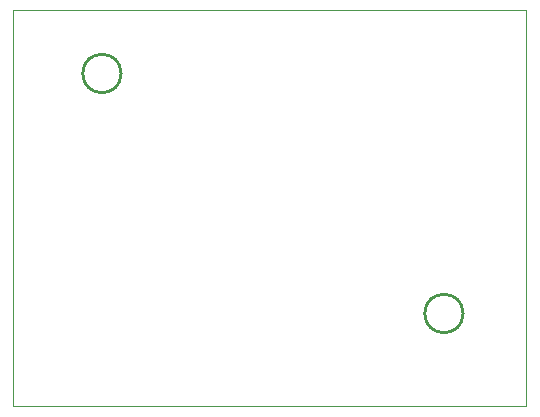
<source format=gko>
%FSLAX25Y25*%
%MOIN*%
G70*
G01*
G75*
G04 Layer_Color=16711935*
%ADD10O,0.01180X0.05906*%
%ADD11O,0.05906X0.01180*%
%ADD12R,0.17716X0.17716*%
%ADD13R,0.04000X0.03500*%
%ADD14R,0.05906X0.04724*%
%ADD15R,0.03937X0.07087*%
%ADD16R,0.02953X0.02362*%
%ADD17R,0.02362X0.02953*%
%ADD18R,0.02362X0.07874*%
%ADD19R,0.07874X0.02362*%
%ADD20R,0.03500X0.04000*%
%ADD21R,0.04724X0.05512*%
%ADD22R,0.08800X0.04200*%
%ADD23R,0.04000X0.04000*%
%ADD24R,0.01400X0.04000*%
%ADD25R,0.07200X0.08000*%
%ADD26R,0.07200X0.16000*%
%ADD27R,0.04200X0.08800*%
%ADD28R,0.04000X0.04000*%
%ADD29C,0.01000*%
%ADD30C,0.02000*%
%ADD31C,0.04000*%
%ADD32C,0.10000*%
%ADD33R,0.03000X0.03000*%
%ADD34R,0.10000X0.08000*%
%ADD35C,0.12000*%
%ADD36C,0.04000*%
%ADD37R,0.05906X0.05906*%
%ADD38C,0.05906*%
%ADD39C,0.02500*%
%ADD40R,0.17700X0.17700*%
%ADD41R,0.20000X0.20000*%
%ADD42C,0.00600*%
%ADD43C,0.00787*%
%ADD44C,0.00400*%
%ADD45O,0.01580X0.06306*%
%ADD46O,0.06306X0.01580*%
%ADD47R,0.04800X0.04300*%
%ADD48R,0.06706X0.05524*%
%ADD49R,0.04737X0.07887*%
%ADD50R,0.03753X0.03162*%
%ADD51R,0.03162X0.03753*%
%ADD52R,0.03162X0.08674*%
%ADD53R,0.08674X0.03162*%
%ADD54R,0.04300X0.04800*%
%ADD55R,0.05524X0.06312*%
%ADD56R,0.09600X0.05000*%
%ADD57R,0.04800X0.04800*%
%ADD58R,0.02200X0.04800*%
%ADD59R,0.08000X0.08800*%
%ADD60R,0.08000X0.16800*%
%ADD61R,0.05000X0.09600*%
%ADD62R,0.04800X0.04800*%
%ADD63R,0.10800X0.08800*%
%ADD64C,0.12800*%
%ADD65R,0.06706X0.06706*%
%ADD66C,0.06706*%
%ADD67C,0.03300*%
%ADD68R,0.18500X0.18500*%
%ADD69R,0.20800X0.20800*%
%ADD70C,0.00010*%
%ADD71C,0.00394*%
D29*
X149903Y31000D02*
G03*
X149903Y31000I-6403J0D01*
G01*
X35903Y111000D02*
G03*
X35903Y111000I-6403J0D01*
G01*
D44*
X0Y0D02*
Y132000D01*
X171000D01*
Y0D02*
Y132000D01*
X0Y0D02*
X171000D01*
M02*

</source>
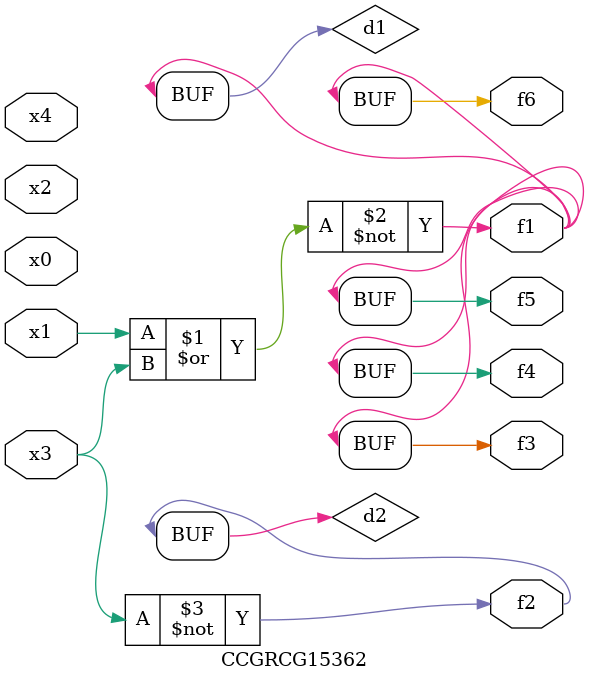
<source format=v>
module CCGRCG15362(
	input x0, x1, x2, x3, x4,
	output f1, f2, f3, f4, f5, f6
);

	wire d1, d2;

	nor (d1, x1, x3);
	not (d2, x3);
	assign f1 = d1;
	assign f2 = d2;
	assign f3 = d1;
	assign f4 = d1;
	assign f5 = d1;
	assign f6 = d1;
endmodule

</source>
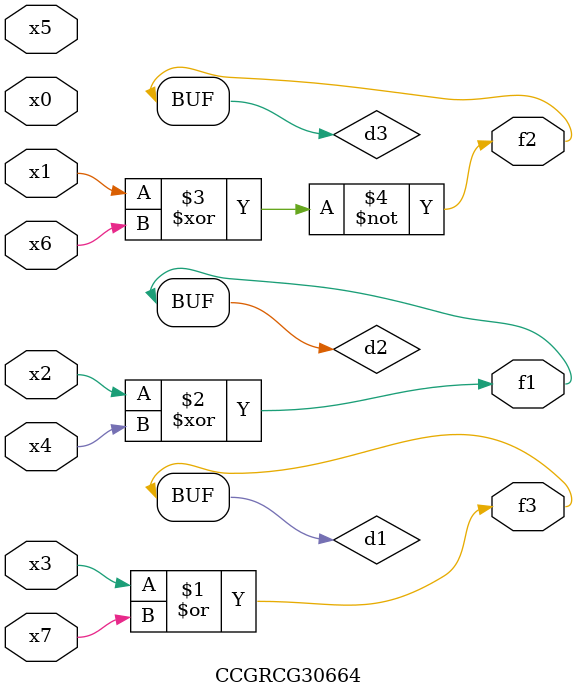
<source format=v>
module CCGRCG30664(
	input x0, x1, x2, x3, x4, x5, x6, x7,
	output f1, f2, f3
);

	wire d1, d2, d3;

	or (d1, x3, x7);
	xor (d2, x2, x4);
	xnor (d3, x1, x6);
	assign f1 = d2;
	assign f2 = d3;
	assign f3 = d1;
endmodule

</source>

--

* [Exercise directions] Throughout the material above, find each line with "assign" and return it.

* [Reply to the exercise]
	assign f1 = d1;
	assign f2 = d2;
	assign f3 = d1;
	assign f4 = d1;
	assign f5 = d1;
	assign f6 = d1;
	assign f1 = d2;
	assign f2 = d3;
	assign f3 = d1;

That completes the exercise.